Dans le quartier du Puits-de-Calès, un nouveau terrain d’étude de la biodiversité a vu le jour pour les élèves. L’aire terrestre éducative (ATE) du Puits-de-Calès permet aux élèves d’étudier la biodiversité directement sur le terrain, en extérieur. Ce lundi 1er juin, l’école du Puits-de-Calès et les élèves de première spécialité SVT du lycée Jean-Vigo ont inauguré la première aire terrestre éducative de Millau. Cet espace naturel est dédié à l’observation et à la préservation de la faune et de la flore locales.
Apprendre à protéger la nature sur le terrain
L’objectif de cette aire terrestre éducative est clair : permettre aux élèves de travailler en extérieur sur les enjeux liés à la biodiversité. Située entre la rue des Comtes-de-Toulouse et la rue de Peyre, la parcelle s’étend sur près d’un hectare. La partie haute a conservé son caractère sauvage, tandis que la partie basse accueille une plantation de noyers. Ce site, préservé de toute construction, offre un cadre idéal pour l’apprentissage pratique.
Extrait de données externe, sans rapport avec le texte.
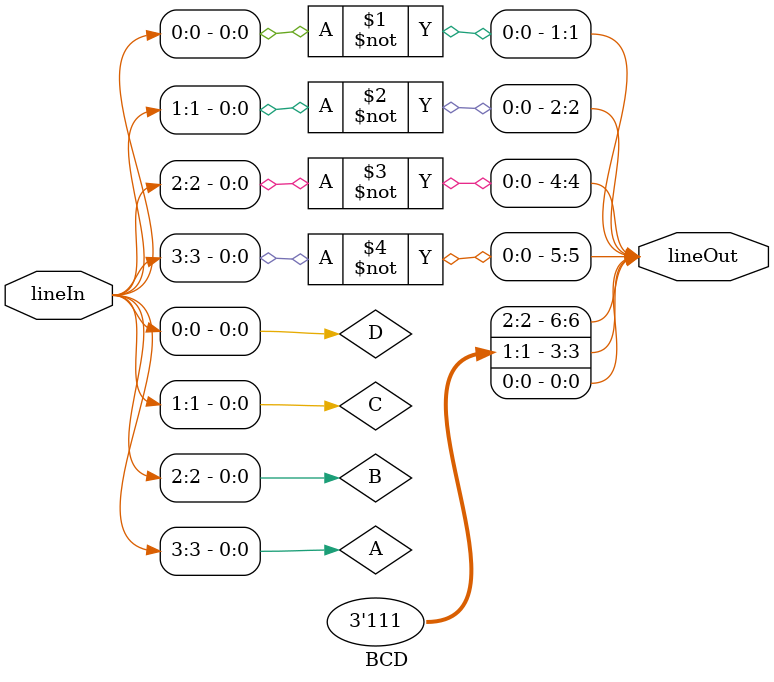
<source format=v>
module BCD(lineIn, lineOut);

	// Define inputs and outputs
	input [3:0] lineIn;
	output [6:0] lineOut;
	
	wire A = lineIn[3];
	wire B = lineIn[2];
	wire C = lineIn[1];
	wire D = lineIn[0];
	
	// Assign logic
	assign lineOut[0] = 1'b1;
	assign lineOut[1] = ~D;
	assign lineOut[2] = ~C;
	assign lineOut[3] = 1'b1;
	assign lineOut[4] = ~B;
	assign lineOut[5] = ~A;
	assign lineOut[6] = 1'b1;
	
endmodule
</source>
Un projet commun entre l’école et le lycée
Après avoir parcouru le quartier à la recherche d’un site adapté l’an dernier, les équipes de l’école du Puits-de-Calès ont repéré cet espace vert avant de porter le projet auprès de la municipalité. « Nous avons la chance de disposer d’un terrain communal préservé de toute construction », se réjouit Vincent Dutheil, directeur de l’école. Dans le contexte des travaux engagés au lycée Jean-Vigo, qui doivent se poursuivre pendant plusieurs années, Elena Rigal, professeure de SVT, a saisi l’occasion de développer un projet commun entre les deux établissements. « L’objectif était de disposer d’un lieu accessible à pied depuis le lycée afin de pouvoir travailler en extérieur », explique l’enseignante.
Le projet bénéficie d’un financement de 9 000 euros de la part de l’Office français de la biodiversité (OFB). Cette aide permet notamment l’intervention du Centre permanent d’initiatives pour l’environnement (CPIE) du Rouergue ainsi que l’acquisition de matériel pédagogique.
Un laboratoire à ciel ouvert
Depuis plusieurs mois, les élèves mènent déjà des observations sur le site. Leur travail s’est notamment concentré sur le recensement des espèces animales et végétales présentes, des oiseaux aux insectes en passant par les différentes plantes. « Les jeunes ont réalisé des carnets d’observation avec des dessins et de courts textes explicatifs pour présenter chaque espèce recensée », explique Elena Rigal. Un panneau pédagogique a d’ailleurs été installé à l’entrée du site. Il présente les résultats des premiers inventaires réalisés par les lycéens ainsi que les illustrations produites par les écoliers.
À terme, les porteurs du projet espèrent étendre l’utilisation du site à d’autres classes du lycée, voire à d’autres établissements millavois, comme le collège Marcel-Aymard. Pour faciliter l’accès à la parcelle, les services municipaux ont aménagé un cheminement et un escalier sur la pente. Le site reste librement accessible au public, à condition de respecter certaines règles destinées à préserver cet espace naturel : les chiens y sont interdits et la cueillette y est proscrite.